--- Begin DOCUMENT EXCERPT ---

As it stands, many female workers, including airline staff and shop workers, are required to wear stilettos as part of a mandatory dress code, a standard which does not apply to men - even though, as Lorraine Jones of the Society of Chiropodists and Podiatristspointed out, "Two million working days are lost every year through lower limb and foot-related problems. High heels... are not good for the workplace."
But noted Tory moralist Nadine Dorries argued that the extra height can help women in the workplace. "I'm 5ft 3in and need every inch of my Christian Louboutin heels to look my male colleagues in the eye. If high heels were banned in Westminster, no-one would be able to find me," she wrote.
As a feminist, a fashion-lover and a fellow short-arse, I find that sentiment wobblier than a pair of thousand-dollar Manolos.
I don't need high heels to look a man in the eye. It's not that I disapprove of high heels, more that I've mentally filed them into the box of things that other people inexplicably seem to get very excited about, along with indoor rockclimbing, curry-flavoured potnoodles and David Cameron.
For me, heels are a baffling transaction where a lot of pain, money, effort and inconvenience is traded for the dubious but somehow vital asset of longer, tauter legs and breasts and buttocks thrown out at teetering right angles to your centre of mass. They may make you look taller, but they also make you appear vulnerable, unstable, even submissive - and that's not my idea of sexy, powerful femininity. Fashion they may be, but stilettoes have nothing to do with style.

--- End DOCUMENT EXCERPT ---

Continue the opinion piece on high heels and workplace dress codes from its final paragraph, keeping its voice.

--- Begin SOURCE MATERIAL ---

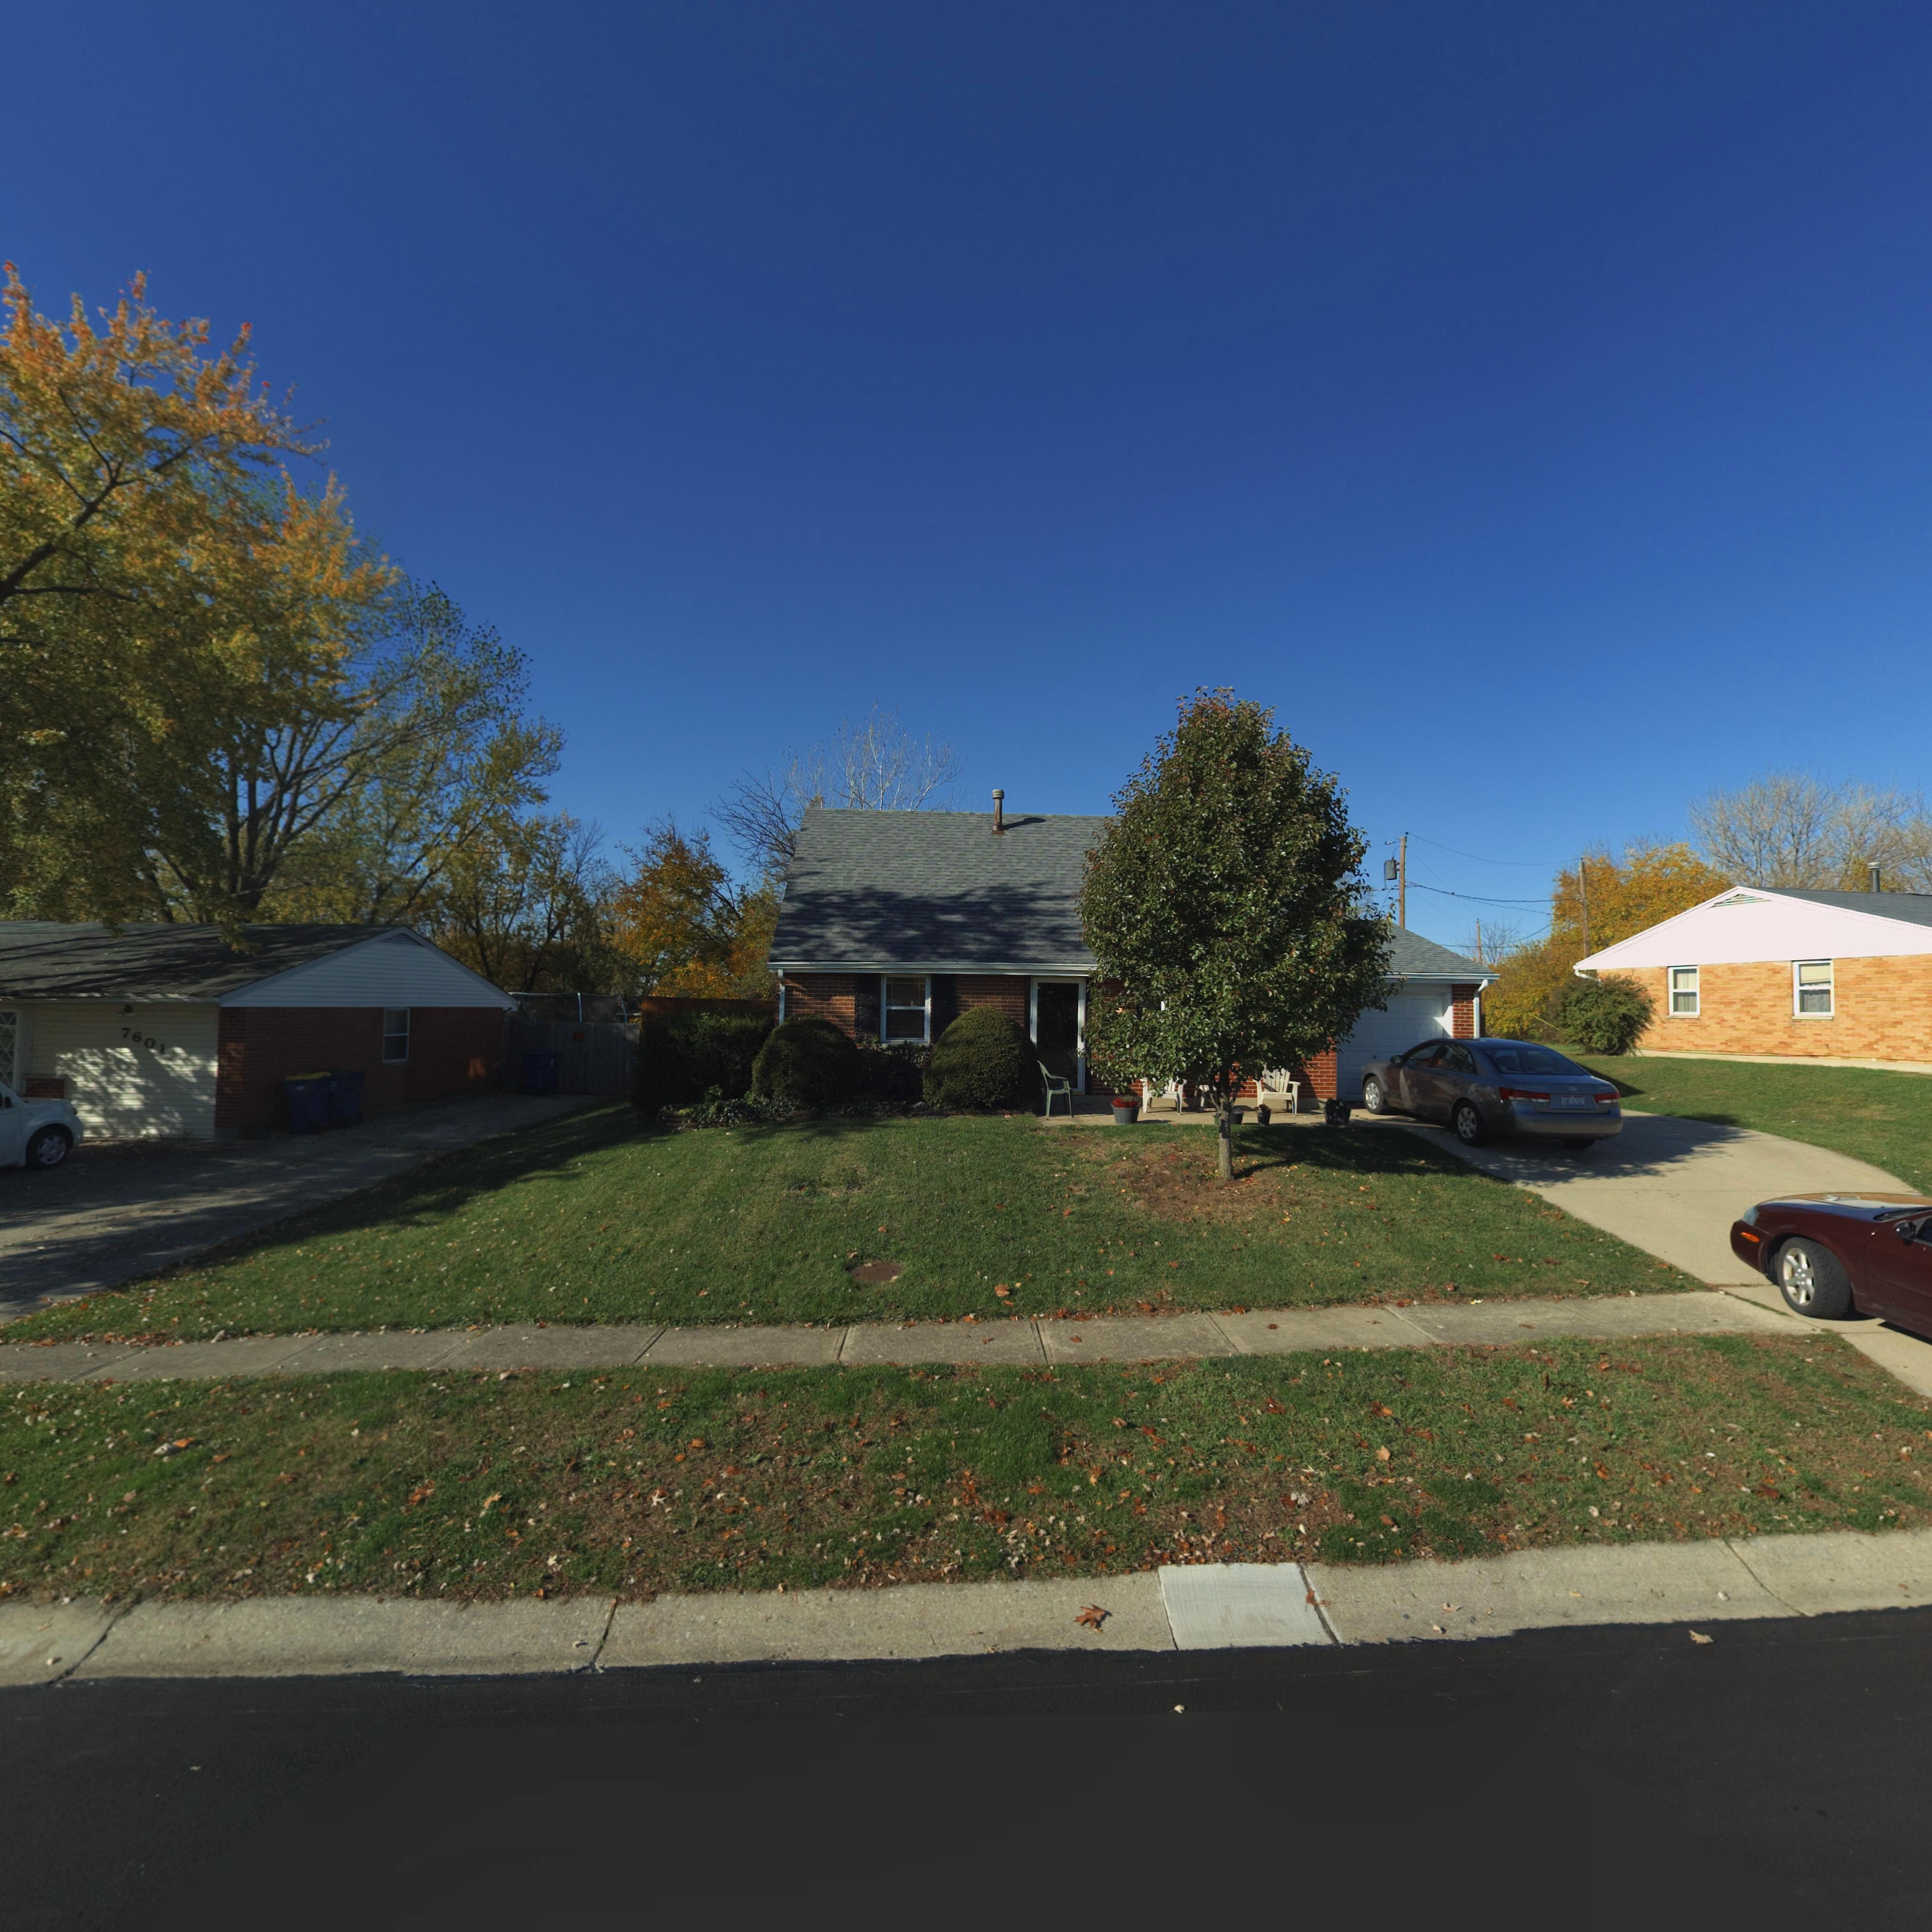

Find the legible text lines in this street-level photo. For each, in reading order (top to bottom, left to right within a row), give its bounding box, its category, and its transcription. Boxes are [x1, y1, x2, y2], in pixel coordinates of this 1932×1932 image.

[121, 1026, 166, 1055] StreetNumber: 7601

--- End SOURCE MATERIAL ---

> _TASK RESPONSE_
Be that as it may, stilettos are the misogynist, multibillion-pound beauty industry's wet dream. Their very painful ridiculousness makes them easy to glamorise and the image of a pair of disembodied legs in sky-high heels, from chick-lit covers to chocolate wrappers, has come to symbolise the ad-men's fantasy of modern femininity - impersonal, unthreatening and product-driven.
Speaking of product-driven, not only do the bastard things wear out after about five minutes, meaning that no matter how much you've paid for them you'll be forking out again in a few weeks, you actually need to buy extra stuff to cope with wearing high heels - sparkly heel-pads, those cute little girly first-aid kits specially for stiletto-wearers, and, of course, an extra pair of flats in your handbag for when you break a heel or start hobbling with the pain.
High heels are ruthlessly marketed as part of a certain cash-flashing fantasy feminine lifestyle, so much so that that certain brand names have become synonymous with flimsy, mindblowingly expensive little squished-up foot-harnesses.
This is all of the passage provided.